-------- TASK INPUT
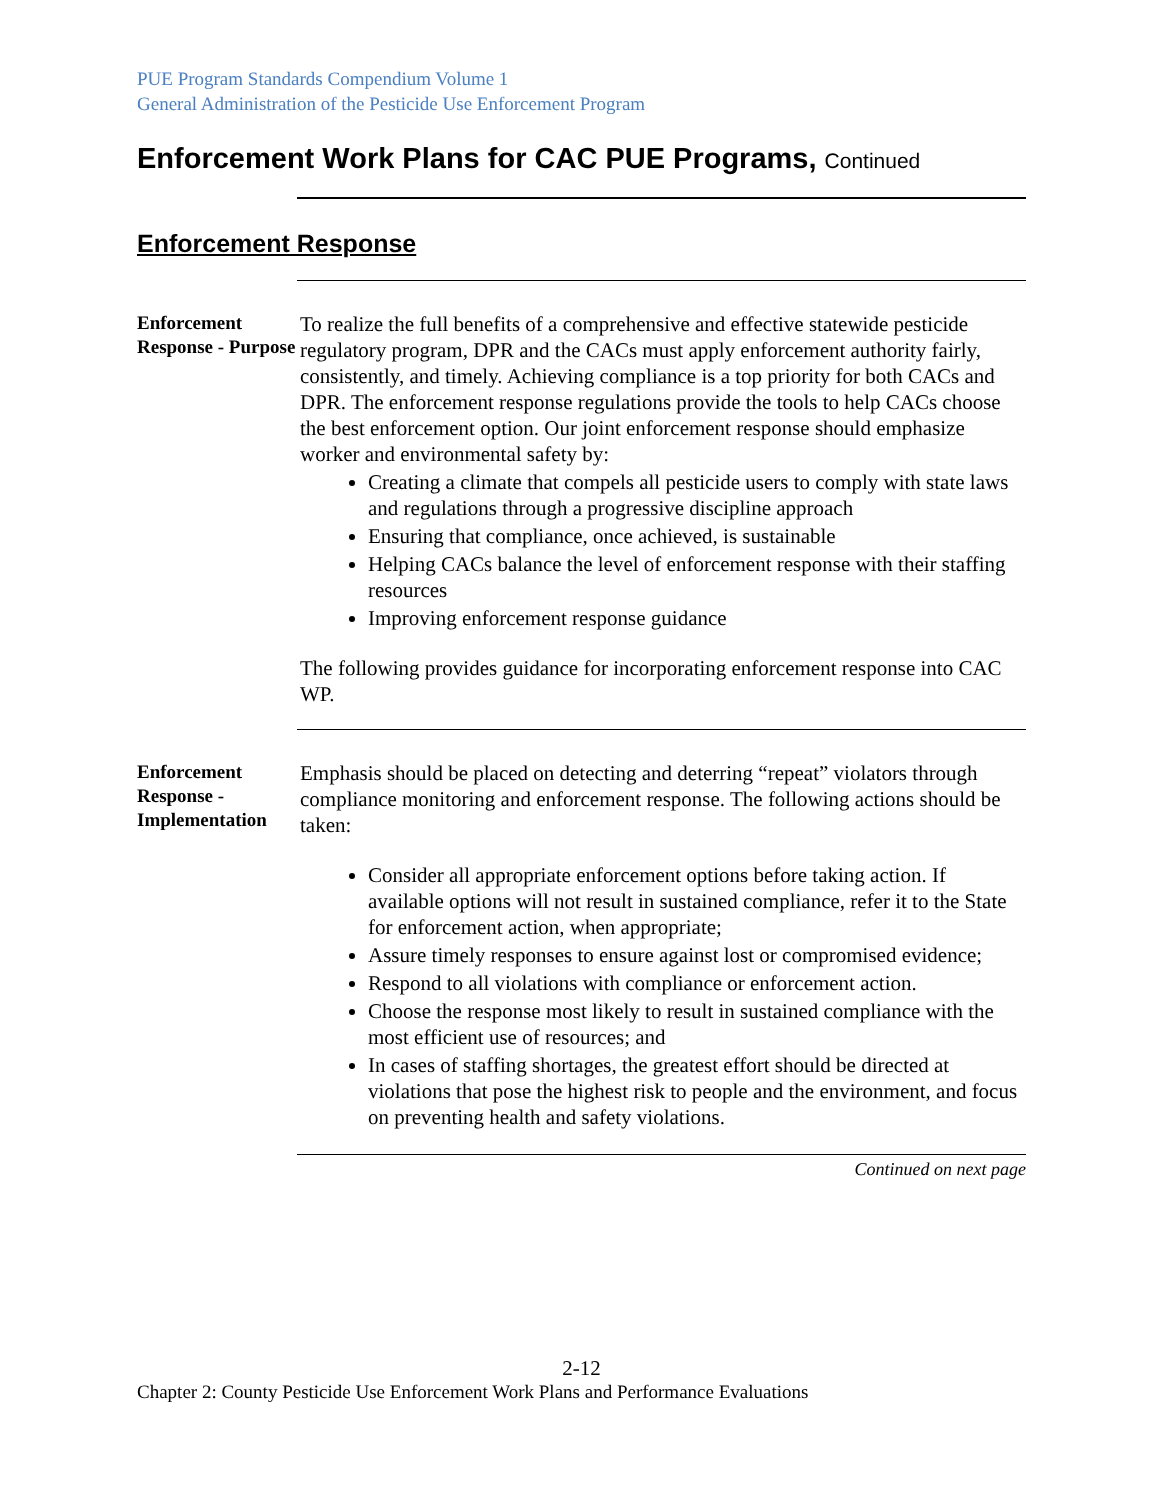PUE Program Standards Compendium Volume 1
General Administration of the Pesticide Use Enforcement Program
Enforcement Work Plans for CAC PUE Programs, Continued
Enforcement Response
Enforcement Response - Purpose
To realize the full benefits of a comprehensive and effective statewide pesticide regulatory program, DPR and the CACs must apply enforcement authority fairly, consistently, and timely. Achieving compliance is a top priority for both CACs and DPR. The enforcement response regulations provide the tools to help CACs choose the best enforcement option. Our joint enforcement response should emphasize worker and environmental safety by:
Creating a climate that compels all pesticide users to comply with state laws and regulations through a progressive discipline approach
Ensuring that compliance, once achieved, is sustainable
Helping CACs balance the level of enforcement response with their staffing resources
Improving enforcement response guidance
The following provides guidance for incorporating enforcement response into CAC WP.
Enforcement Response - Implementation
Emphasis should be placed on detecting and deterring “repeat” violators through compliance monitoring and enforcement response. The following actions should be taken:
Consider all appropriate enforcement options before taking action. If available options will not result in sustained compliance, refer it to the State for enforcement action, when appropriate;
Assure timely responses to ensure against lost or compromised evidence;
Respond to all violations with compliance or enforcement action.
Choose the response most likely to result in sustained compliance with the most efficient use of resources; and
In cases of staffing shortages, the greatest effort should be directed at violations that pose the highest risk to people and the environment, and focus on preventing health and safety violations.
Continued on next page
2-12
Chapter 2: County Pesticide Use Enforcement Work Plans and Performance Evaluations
----------------
> [YOUR TASK] Find the number of lines in the data above that contain "Continued". Please give that number alone.

> [EXERCISE RESULT] 2